* [Material for this task]
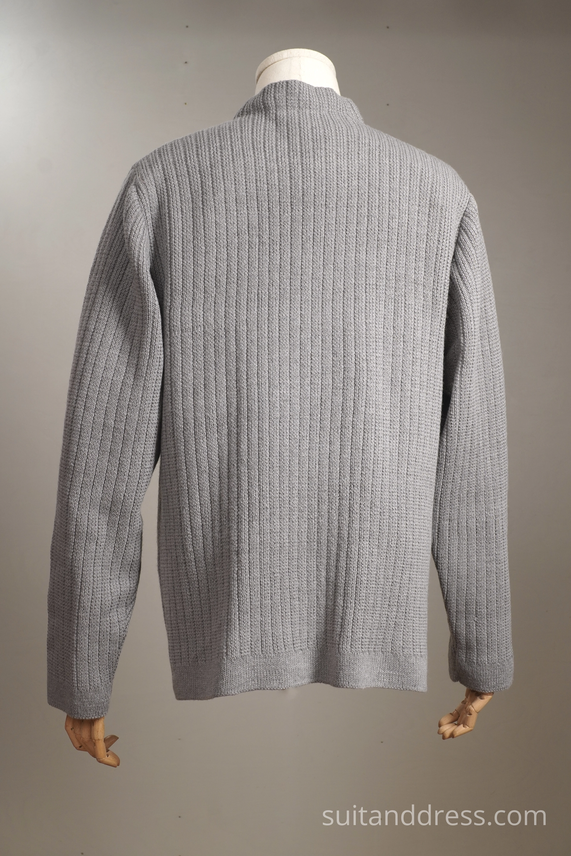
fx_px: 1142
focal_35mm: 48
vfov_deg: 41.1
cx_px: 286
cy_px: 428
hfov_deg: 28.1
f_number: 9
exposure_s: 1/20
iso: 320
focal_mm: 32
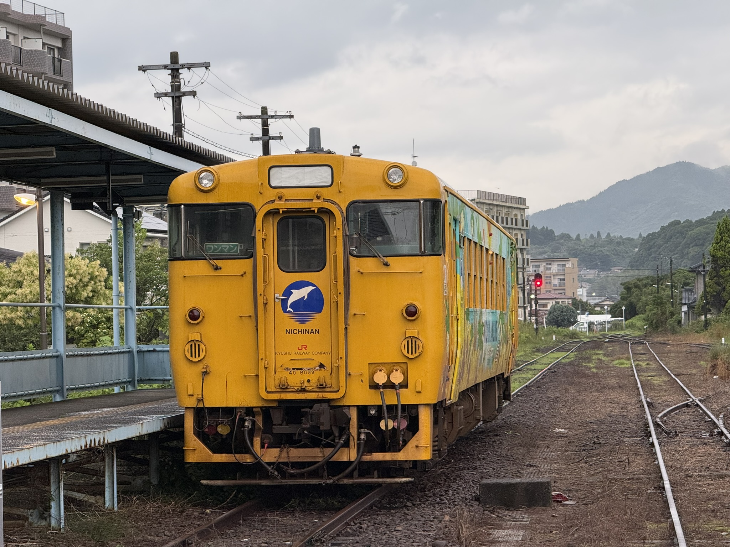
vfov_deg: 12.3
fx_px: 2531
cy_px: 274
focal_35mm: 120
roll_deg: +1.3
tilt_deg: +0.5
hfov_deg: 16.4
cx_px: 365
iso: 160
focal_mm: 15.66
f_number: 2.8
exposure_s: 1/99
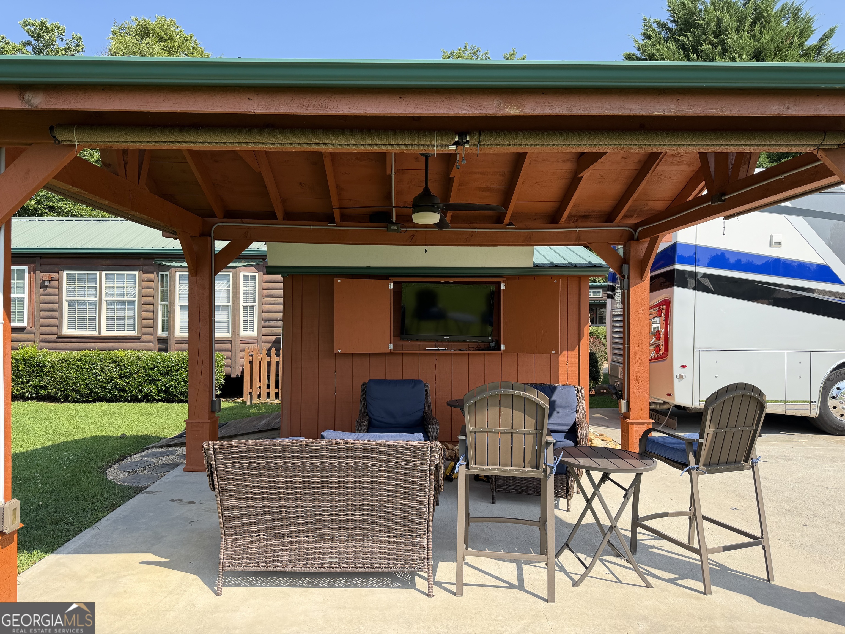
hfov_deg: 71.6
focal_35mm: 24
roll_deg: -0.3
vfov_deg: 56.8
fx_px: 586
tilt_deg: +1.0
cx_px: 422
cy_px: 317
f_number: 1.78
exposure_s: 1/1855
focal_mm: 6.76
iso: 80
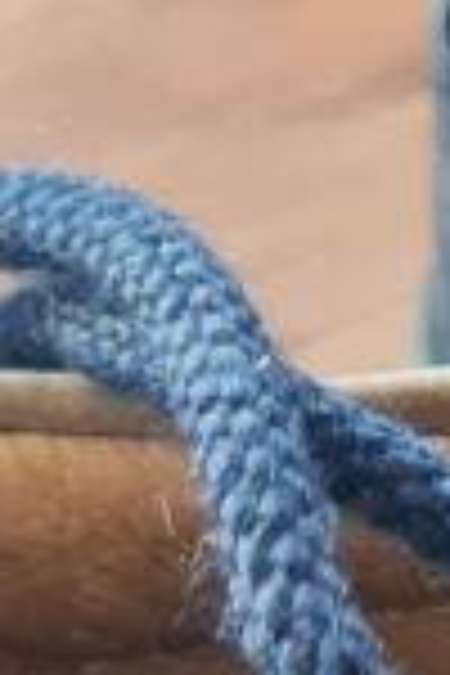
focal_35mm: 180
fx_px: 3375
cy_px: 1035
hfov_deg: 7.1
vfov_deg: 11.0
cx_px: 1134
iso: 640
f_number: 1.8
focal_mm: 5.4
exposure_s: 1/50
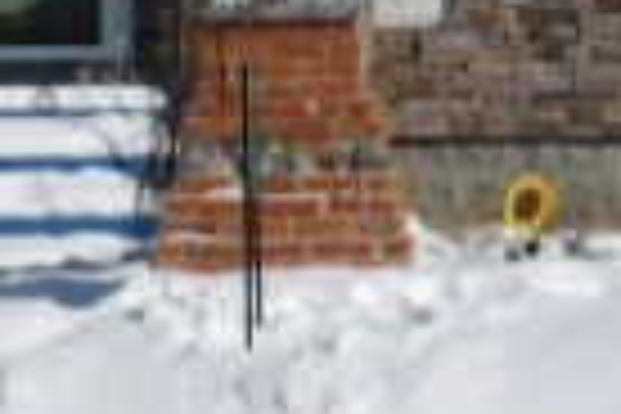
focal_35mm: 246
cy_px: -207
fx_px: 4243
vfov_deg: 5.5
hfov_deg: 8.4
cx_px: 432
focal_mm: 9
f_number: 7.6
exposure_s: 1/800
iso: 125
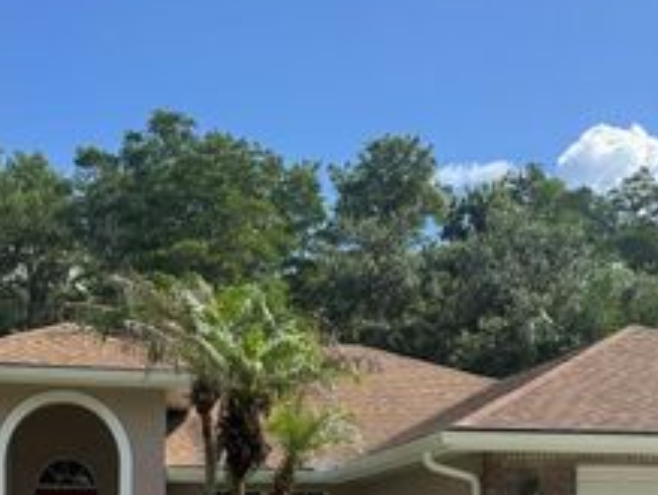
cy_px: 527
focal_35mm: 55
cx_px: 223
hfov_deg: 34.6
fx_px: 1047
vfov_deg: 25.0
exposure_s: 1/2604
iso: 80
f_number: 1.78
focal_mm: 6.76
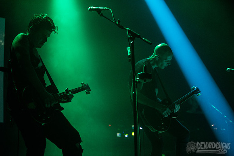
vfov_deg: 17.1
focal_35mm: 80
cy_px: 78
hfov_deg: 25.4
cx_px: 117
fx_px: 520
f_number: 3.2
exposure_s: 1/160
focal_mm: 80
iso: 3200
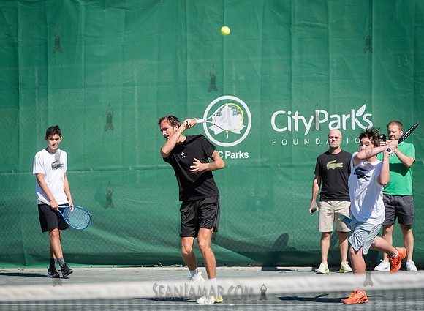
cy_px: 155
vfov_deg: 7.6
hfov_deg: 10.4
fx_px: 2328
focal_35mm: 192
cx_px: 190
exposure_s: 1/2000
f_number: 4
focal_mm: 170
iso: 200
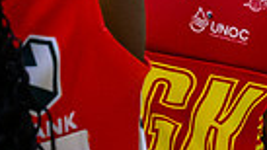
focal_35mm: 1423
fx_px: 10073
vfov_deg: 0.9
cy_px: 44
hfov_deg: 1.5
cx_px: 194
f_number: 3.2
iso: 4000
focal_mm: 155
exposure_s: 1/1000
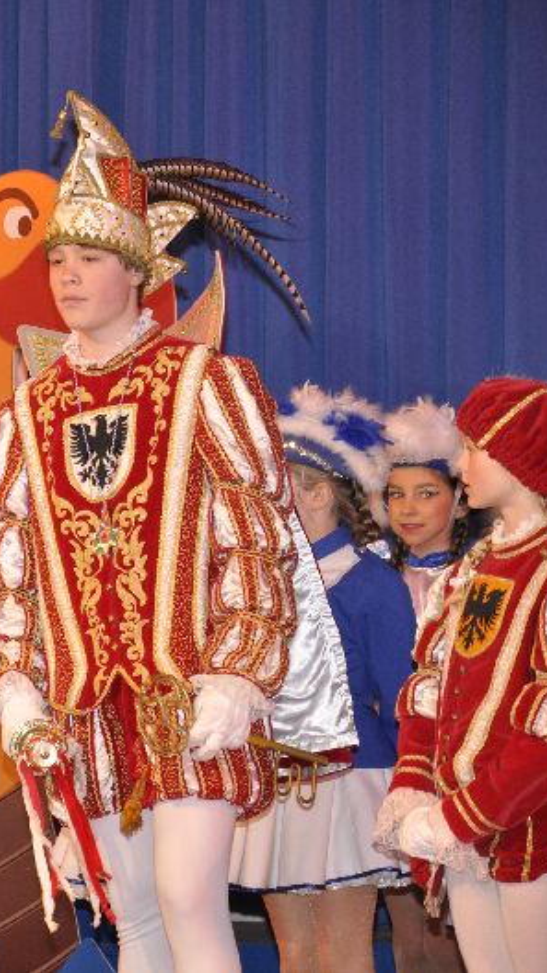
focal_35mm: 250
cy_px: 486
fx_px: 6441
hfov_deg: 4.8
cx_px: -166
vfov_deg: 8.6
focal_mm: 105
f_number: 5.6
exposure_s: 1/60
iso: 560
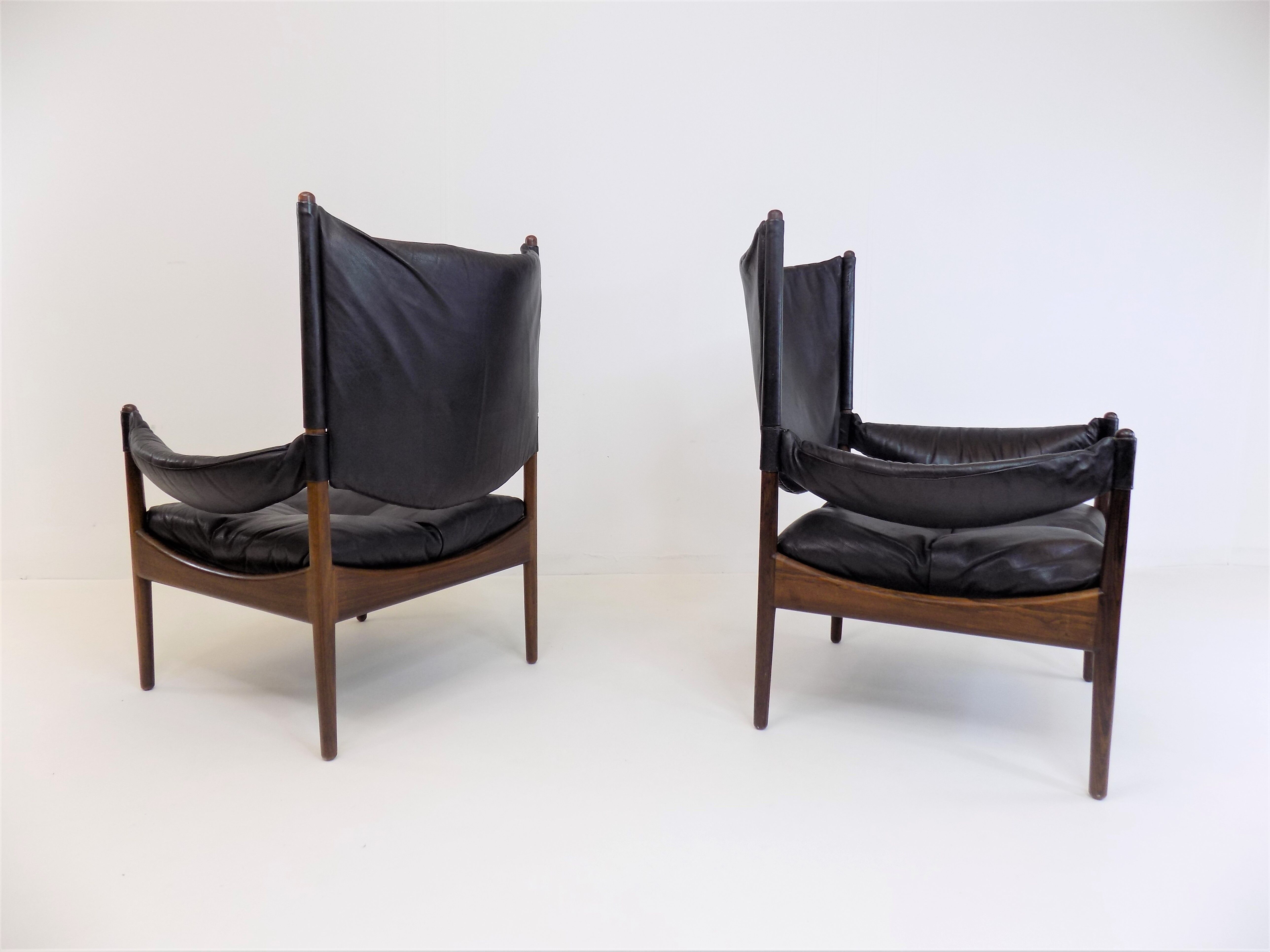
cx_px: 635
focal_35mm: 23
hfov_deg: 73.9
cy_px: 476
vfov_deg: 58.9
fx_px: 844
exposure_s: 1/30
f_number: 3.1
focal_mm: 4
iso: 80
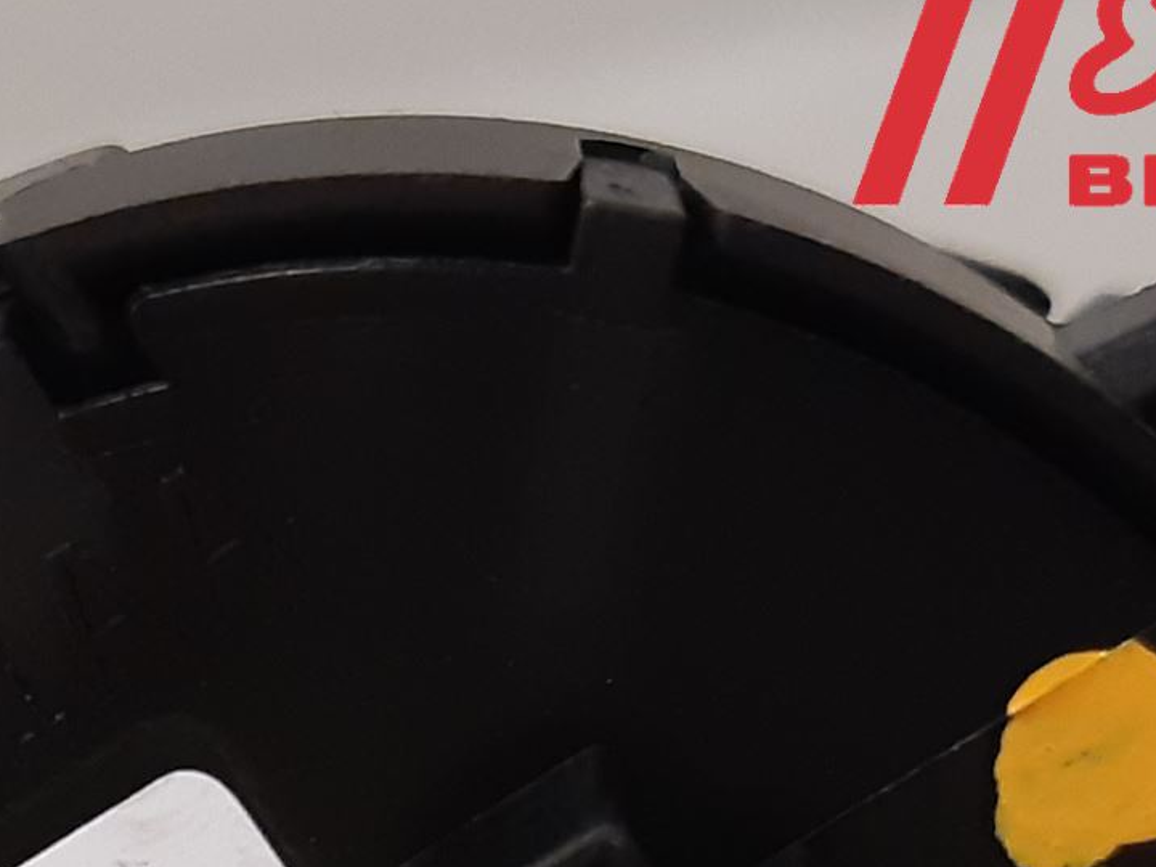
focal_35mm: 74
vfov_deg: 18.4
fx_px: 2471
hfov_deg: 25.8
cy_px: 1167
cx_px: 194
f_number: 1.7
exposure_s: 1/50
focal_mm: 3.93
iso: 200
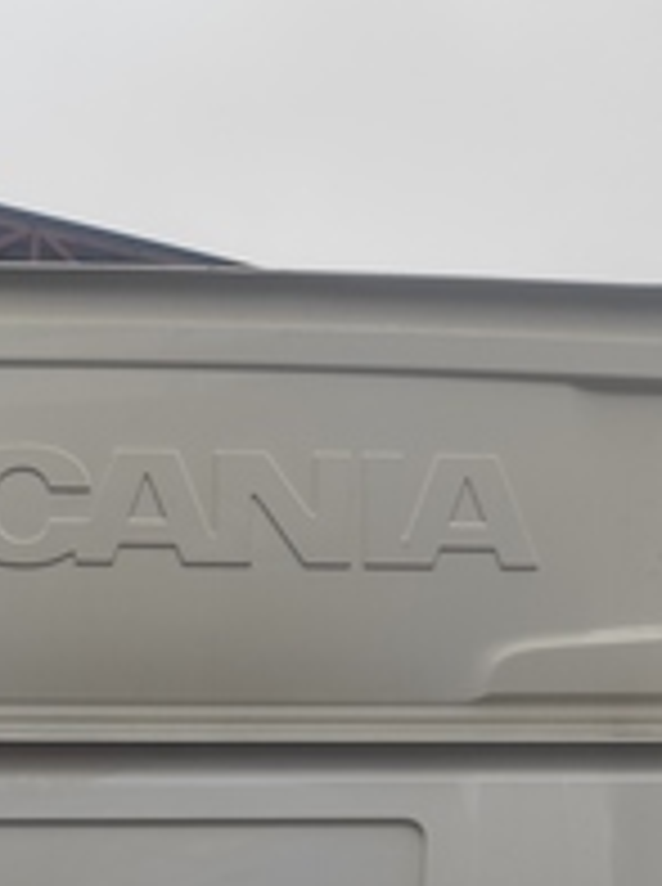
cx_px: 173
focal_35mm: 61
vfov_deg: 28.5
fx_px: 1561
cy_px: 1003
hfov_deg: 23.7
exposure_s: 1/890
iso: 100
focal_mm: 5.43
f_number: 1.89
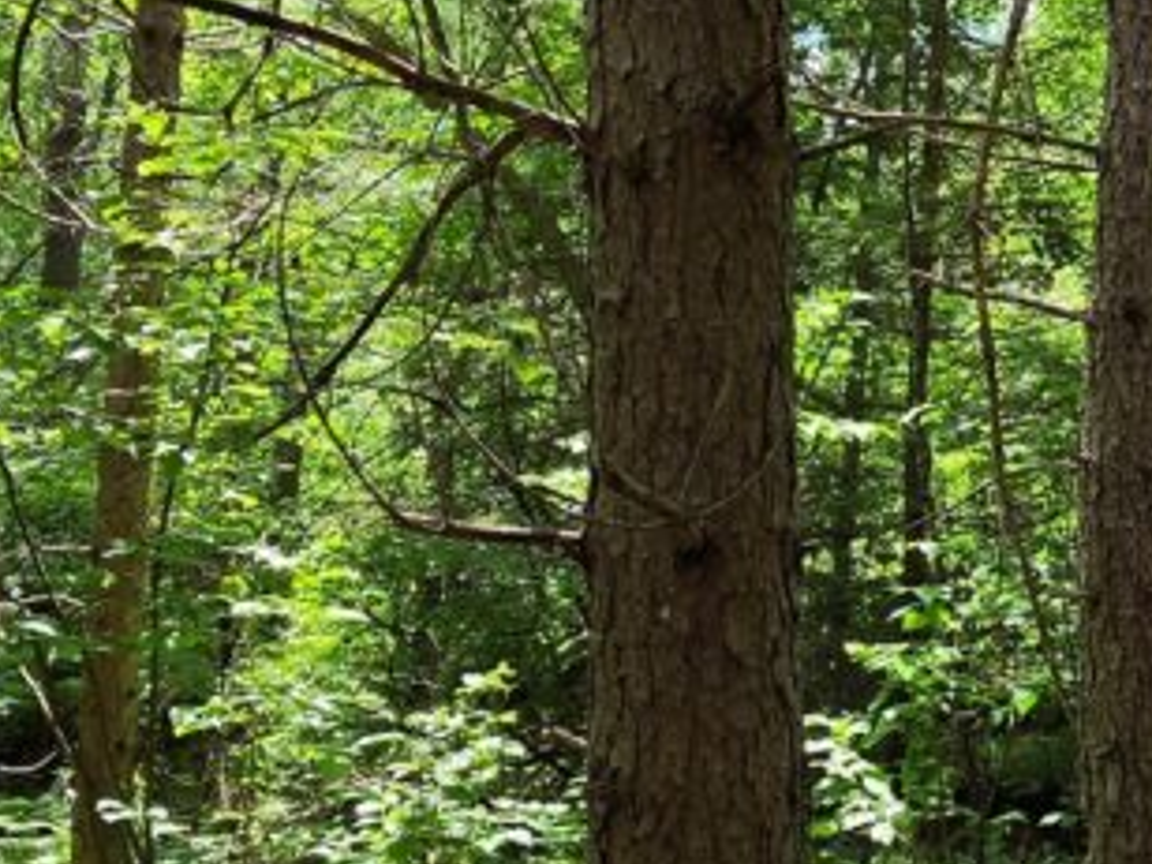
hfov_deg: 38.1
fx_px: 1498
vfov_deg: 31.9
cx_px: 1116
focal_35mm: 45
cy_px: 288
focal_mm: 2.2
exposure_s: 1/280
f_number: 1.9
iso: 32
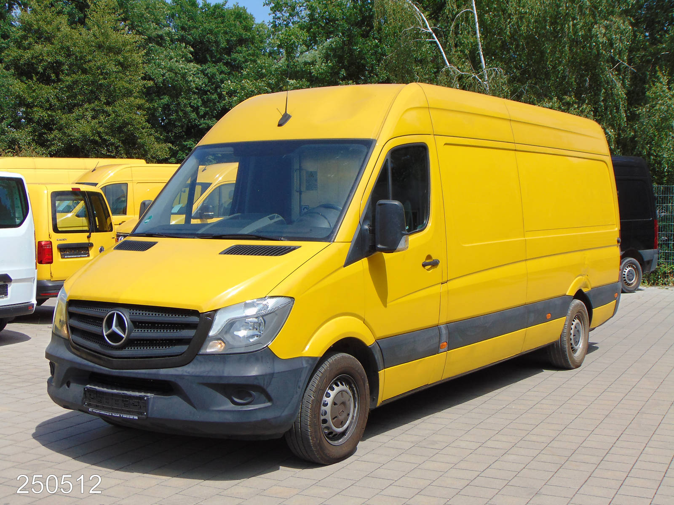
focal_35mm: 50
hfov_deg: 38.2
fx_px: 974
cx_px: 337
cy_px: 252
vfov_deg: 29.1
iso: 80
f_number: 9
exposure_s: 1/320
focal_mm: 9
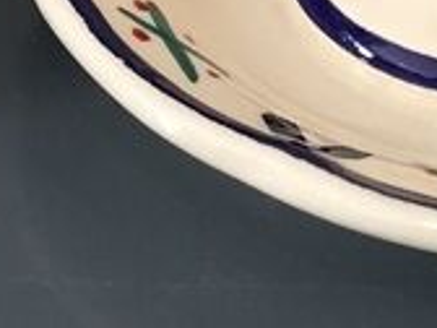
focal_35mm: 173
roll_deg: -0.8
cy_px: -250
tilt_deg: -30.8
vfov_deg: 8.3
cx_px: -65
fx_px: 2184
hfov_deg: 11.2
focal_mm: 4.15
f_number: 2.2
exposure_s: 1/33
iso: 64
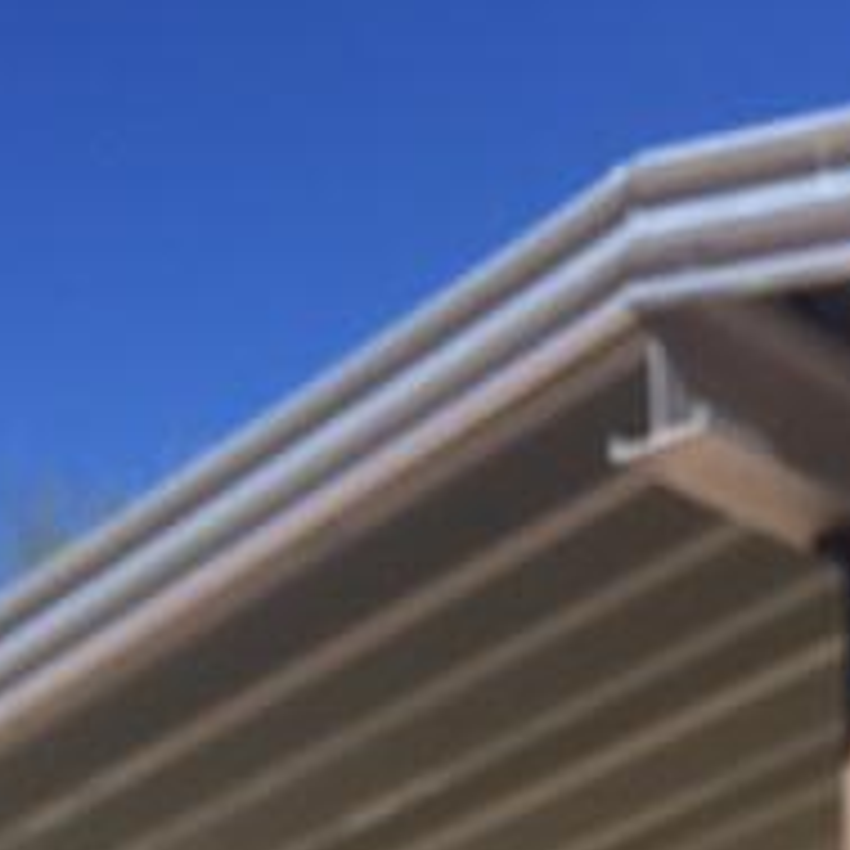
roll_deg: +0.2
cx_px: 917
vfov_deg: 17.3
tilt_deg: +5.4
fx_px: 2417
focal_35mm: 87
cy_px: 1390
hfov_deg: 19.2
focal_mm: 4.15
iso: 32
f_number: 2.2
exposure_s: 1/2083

* [Work to complete]
The data must be reproduced exactly, and no picture may appear in the copy.

* [Written reply]
fx_px: 1142
focal_35mm: 48
vfov_deg: 41.1
cx_px: 286
cy_px: 428
hfov_deg: 28.1
f_number: 9
exposure_s: 1/20
iso: 320
focal_mm: 32
vfov_deg: 12.3
fx_px: 2531
cy_px: 274
focal_35mm: 120
roll_deg: +1.3
tilt_deg: +0.5
hfov_deg: 16.4
cx_px: 365
iso: 160
focal_mm: 15.66
f_number: 2.8
exposure_s: 1/99
hfov_deg: 71.6
focal_35mm: 24
roll_deg: -0.3
vfov_deg: 56.8
fx_px: 586
tilt_deg: +1.0
cx_px: 422
cy_px: 317
f_number: 1.78
exposure_s: 1/1855
focal_mm: 6.76
iso: 80
focal_35mm: 180
fx_px: 3375
cy_px: 1035
hfov_deg: 7.1
vfov_deg: 11.0
cx_px: 1134
iso: 640
f_number: 1.8
focal_mm: 5.4
exposure_s: 1/50
focal_35mm: 246
cy_px: -207
fx_px: 4243
vfov_deg: 5.5
hfov_deg: 8.4
cx_px: 432
focal_mm: 9
f_number: 7.6
exposure_s: 1/800
iso: 125
cy_px: 527
focal_35mm: 55
cx_px: 223
hfov_deg: 34.6
fx_px: 1047
vfov_deg: 25.0
exposure_s: 1/2604
iso: 80
f_number: 1.78
focal_mm: 6.76
vfov_deg: 17.1
focal_35mm: 80
cy_px: 78
hfov_deg: 25.4
cx_px: 117
fx_px: 520
f_number: 3.2
exposure_s: 1/160
focal_mm: 80
iso: 3200
cy_px: 155
vfov_deg: 7.6
hfov_deg: 10.4
fx_px: 2328
focal_35mm: 192
cx_px: 190
exposure_s: 1/2000
f_number: 4
focal_mm: 170
iso: 200
focal_35mm: 1423
fx_px: 10073
vfov_deg: 0.9
cy_px: 44
hfov_deg: 1.5
cx_px: 194
f_number: 3.2
iso: 4000
focal_mm: 155
exposure_s: 1/1000
focal_35mm: 250
cy_px: 486
fx_px: 6441
hfov_deg: 4.8
cx_px: -166
vfov_deg: 8.6
focal_mm: 105
f_number: 5.6
exposure_s: 1/60
iso: 560
cx_px: 635
focal_35mm: 23
hfov_deg: 73.9
cy_px: 476
vfov_deg: 58.9
fx_px: 844
exposure_s: 1/30
f_number: 3.1
focal_mm: 4
iso: 80
focal_35mm: 74
vfov_deg: 18.4
fx_px: 2471
hfov_deg: 25.8
cy_px: 1167
cx_px: 194
f_number: 1.7
exposure_s: 1/50
focal_mm: 3.93
iso: 200
cx_px: 173
focal_35mm: 61
vfov_deg: 28.5
fx_px: 1561
cy_px: 1003
hfov_deg: 23.7
exposure_s: 1/890
iso: 100
focal_mm: 5.43
f_number: 1.89
hfov_deg: 38.1
fx_px: 1498
vfov_deg: 31.9
cx_px: 1116
focal_35mm: 45
cy_px: 288
focal_mm: 2.2
exposure_s: 1/280
f_number: 1.9
iso: 32
focal_35mm: 50
hfov_deg: 38.2
fx_px: 974
cx_px: 337
cy_px: 252
vfov_deg: 29.1
iso: 80
f_number: 9
exposure_s: 1/320
focal_mm: 9
focal_35mm: 173
roll_deg: -0.8
cy_px: -250
tilt_deg: -30.8
vfov_deg: 8.3
cx_px: -65
fx_px: 2184
hfov_deg: 11.2
focal_mm: 4.15
f_number: 2.2
exposure_s: 1/33
iso: 64
roll_deg: +0.2
cx_px: 917
vfov_deg: 17.3
tilt_deg: +5.4
fx_px: 2417
focal_35mm: 87
cy_px: 1390
hfov_deg: 19.2
focal_mm: 4.15
iso: 32
f_number: 2.2
exposure_s: 1/2083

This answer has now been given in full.